Aussie Chip Achieves Scorching Wireless Data Speeds

Aussie Chip Achieves Scorching Wireless Data Speeds

By Greg McNevin

February 25, 2008: A tiny new Aussie chip is making waves this week, promising to shake up the wireless industry by not only drastically increasing data transfer speeds, but doing it at a fraction of the cost of today’s solutions.

Developed by research institute National ICT Australia (NICTA) and dubbed the “world’s first transceiver integrated on a single chip”, the chip uses inexpensive and common CMOS semiconductor technology to achieve wireless speeds ten-times faster than current technology can. And it can do it ten-times cheaper.

According to NICTA Chief Technology Officer, Embedded Systems, Dr.
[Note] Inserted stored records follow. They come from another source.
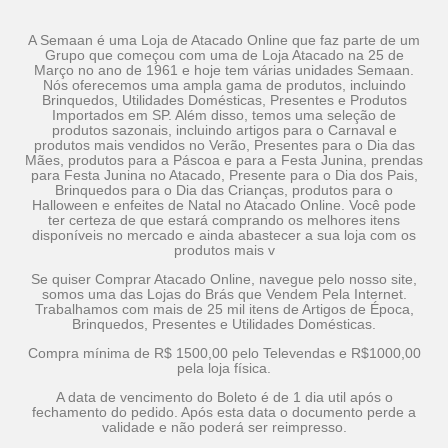
A Semaan é uma Loja de Atacado Online que faz parte de um
Grupo que começou com uma de Loja Atacado na 25 de
Março no ano de 1961 e hoje tem várias unidades Semaan.
Nós oferecemos uma ampla gama de produtos, incluindo
Brinquedos, Utilidades Domésticas, Presentes e Produtos
Importados em SP. Além disso, temos uma seleção de
produtos sazonais, incluindo artigos para o Carnaval e
produtos mais vendidos no Verão, Presentes para o Dia das
Mães, produtos para a Páscoa e para a Festa Junina, prendas
para Festa Junina no Atacado, Presente para o Dia dos Pais,
Brinquedos para o Dia das Crianças, produtos para o
Halloween e enfeites de Natal no Atacado Online. Você pode
ter certeza de que estará comprando os melhores itens
disponíveis no mercado e ainda abastecer a sua loja com os
produtos mais v
Se quiser Comprar Atacado Online, navegue pelo nosso site,
somos uma das Lojas do Brás que Vendem Pela Internet.
Trabalhamos com mais de 25 mil itens de Artigos de Época,
Brinquedos, Presentes e Utilidades Domésticas.
Compra mínima de R$ 1500,00 pelo Televendas e R$1000,00
pela loja física.
A data de vencimento do Boleto é de 1 dia util após o
fechamento do pedido. Após esta data o documento perde a
validade e não poderá ser reimpresso.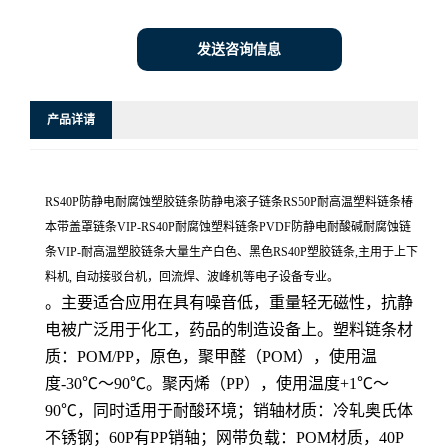
发送咨询信息
产品详请
RS40P防静电耐腐蚀塑胶链条防静电滚子链条RS50P耐高温塑料链条椿
本带盖罩链条VIP-RS40P耐腐蚀塑料链条PVDF防静电耐酸碱耐腐蚀链
条VIP-耐高温塑胶链条大量生产白色、黑色RS40P塑胶链条,主用于上下
料机, 自动接驳台机，回流焊、波峰机等电子设备专业。
。主要适合应用在具有噪音低，重量轻无磁性，抗静
电被广泛用于化工，药品的制造设备上。塑料链条材
质：POM/PP，原色，聚甲醛（POM），使用温
度-30℃～90℃。聚丙烯（PP），使用温度+1℃～
90℃，同时适用于耐酸环境；销轴材质：冷轧奥氏体
不锈钢；60P有PP销轴；网带负载：POM材质，40P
Chris Nicol the technology will “enable the wireless transfer of audio and video data at up to 5 gigabits per second, ten times the current maximum wireless transfer rate, at one-tenth the cost”.

“Consumers will be able to download a high definition DVD onto their personal digital assistants at a public kiosk in seconds, take it home and play it directly onto their high definition TV.”

The chip uses the 60Hz band and can transfer data at 5 gigabits per second, significantly faster than the 20 megabits per second standard used today.

Professor Stan Skafidas, the leader of NICTA’s Gigabit Wireless Project team, says that the chips are around three-years away from commercial production and that the project will be kept in Australia via a new company NICTA is starting to commercially develop the technology.